Extract provided =>
((
Problem Description

This problem asks you to find how many times a repeated string can be obtained from another repeated string through character removal.

First, let's understand the notation [s, n] which means string s repeated n times. For example, ["abc", 3] gives us "abcabcabc".

The problem defines that string s1 can be "obtained from" string s2 if we can remove some characters from s2 to get s1. For instance, "abc" can be obtained from "ab**dbe**c" by removing the characters 'd', 'b', and 'e'.

Given:

• Two strings s1 and s2
• Two integers n1 and n2
• This creates str1 = [s1, n1] (string s1 repeated n1 times)
• And str2 = [s2, n2] (string s2 repeated n2 times)

The task is to find the maximum integer m such that [str2, m] (which means str2 repeated m times) can be obtained from str1.

In other words, you need to determine how many complete copies of str2 can be formed by removing characters from str1, where both str1 and str2 are themselves repeated strings.

For example, if s1 = "acb", n1 = 4, s2 = "ab", n2 = 2:

• str1 = "acbacbacbacb" (repeating "acb" 4 times)
))
Recorded data =>
((
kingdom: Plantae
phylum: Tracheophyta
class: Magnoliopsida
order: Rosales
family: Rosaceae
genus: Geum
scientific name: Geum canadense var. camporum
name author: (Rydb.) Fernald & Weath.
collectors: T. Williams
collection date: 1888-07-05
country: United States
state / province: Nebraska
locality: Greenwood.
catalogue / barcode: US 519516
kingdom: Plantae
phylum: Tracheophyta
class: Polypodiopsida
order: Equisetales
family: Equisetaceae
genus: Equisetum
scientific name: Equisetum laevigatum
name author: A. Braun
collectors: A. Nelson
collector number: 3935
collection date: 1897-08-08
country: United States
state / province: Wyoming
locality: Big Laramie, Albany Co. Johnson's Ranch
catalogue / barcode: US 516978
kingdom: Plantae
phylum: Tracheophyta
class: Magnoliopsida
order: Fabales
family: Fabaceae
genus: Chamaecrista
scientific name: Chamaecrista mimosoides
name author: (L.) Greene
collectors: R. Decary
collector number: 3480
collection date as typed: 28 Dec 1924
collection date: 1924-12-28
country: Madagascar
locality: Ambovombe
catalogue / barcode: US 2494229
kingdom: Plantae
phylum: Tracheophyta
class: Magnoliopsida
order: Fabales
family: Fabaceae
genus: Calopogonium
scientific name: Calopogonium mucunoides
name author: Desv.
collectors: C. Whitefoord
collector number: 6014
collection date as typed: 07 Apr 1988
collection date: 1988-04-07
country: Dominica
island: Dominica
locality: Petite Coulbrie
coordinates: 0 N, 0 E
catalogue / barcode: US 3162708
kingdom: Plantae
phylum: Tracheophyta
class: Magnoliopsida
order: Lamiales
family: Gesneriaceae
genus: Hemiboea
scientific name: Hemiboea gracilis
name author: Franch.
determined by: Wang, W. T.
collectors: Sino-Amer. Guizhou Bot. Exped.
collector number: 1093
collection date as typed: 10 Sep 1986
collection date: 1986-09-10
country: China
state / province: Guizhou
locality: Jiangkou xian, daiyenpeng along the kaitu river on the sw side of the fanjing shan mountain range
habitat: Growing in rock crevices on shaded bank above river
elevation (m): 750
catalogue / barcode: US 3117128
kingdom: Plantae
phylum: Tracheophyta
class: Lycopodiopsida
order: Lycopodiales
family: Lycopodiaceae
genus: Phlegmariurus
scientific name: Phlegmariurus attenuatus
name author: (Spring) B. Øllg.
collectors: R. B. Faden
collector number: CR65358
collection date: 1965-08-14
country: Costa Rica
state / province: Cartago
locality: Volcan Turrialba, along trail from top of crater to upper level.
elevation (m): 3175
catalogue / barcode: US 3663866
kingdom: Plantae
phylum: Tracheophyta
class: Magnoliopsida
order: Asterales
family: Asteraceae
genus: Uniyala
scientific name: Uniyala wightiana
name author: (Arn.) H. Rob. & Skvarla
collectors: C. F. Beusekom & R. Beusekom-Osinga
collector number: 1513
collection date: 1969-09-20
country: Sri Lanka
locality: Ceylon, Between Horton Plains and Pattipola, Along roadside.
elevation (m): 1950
))
Direction 1 =>
Using only the problem description, say whether each statement below agrees with it. Answer yes or no for each, and quote the deciding words.
(a) The notation [s, n] stands for string s repeated n times.
(b) The task is to find the smallest integer m for which [str2, m] can be obtained from str1.
(c) In the worked example, str1 is formed by repeating "acb" 4 times.
Direction 2 =>
Pick up the problem description after its last line and carry on in the same style.

Written answer 1 =>
(a) Yes: "the notation [s, n] which means string s repeated n times"
(b) No: "The task is to find the maximum integer m such that [str2, m] (which means str2 repeated m times) can be obtained from str1."
(c) Yes: "str1 = "acbacbacbacb" (repeating "acb" 4 times)"

Written answer 2 =>
• str2 = "abab" (repeating "ab" 2 times)
• From str1, we can obtain multiple copies of str2 by removing appropriate characters
• The answer would be the maximum number of times str2 can be obtained from str1

Intuition

The key insight is that when we're matching characters from s1 to form s2, there's a repeating pattern that emerges. Since we're dealing with repeated strings, after processing one complete s1, we'll be at some position in s2. This position and the number of complete s2 strings we've formed create a cycle.

Think about it this way: when we scan through one complete s1, we're essentially asking "starting from position i in s2, how many complete s2 strings can I form, and where will I end up in s2?" Since s2 has a finite length, there are only a limited number of starting positions (0 to len(s2)-1).

The brilliant observation is that we can precompute this information for all possible starting positions in s2. For each starting position i in s2, we can determine:

• How many complete s2 strings we can form by going through one s1 (let's call this cnt)
• What position in s2 we'll be at after processing one s1 (let's call this j)

This creates a mapping: d[i] = (cnt, j). This tells us that if we start at position i in s2 and process one complete s1, we'll form cnt complete s2 strings and end up at position j in s2.

Once we have this mapping, simulating the entire process becomes straightforward. We just need to iterate n1 times (for each repetition of s1), and for each iteration, we look up our current position in the precomputed table to find how many s2 strings we formed and where we'll be next.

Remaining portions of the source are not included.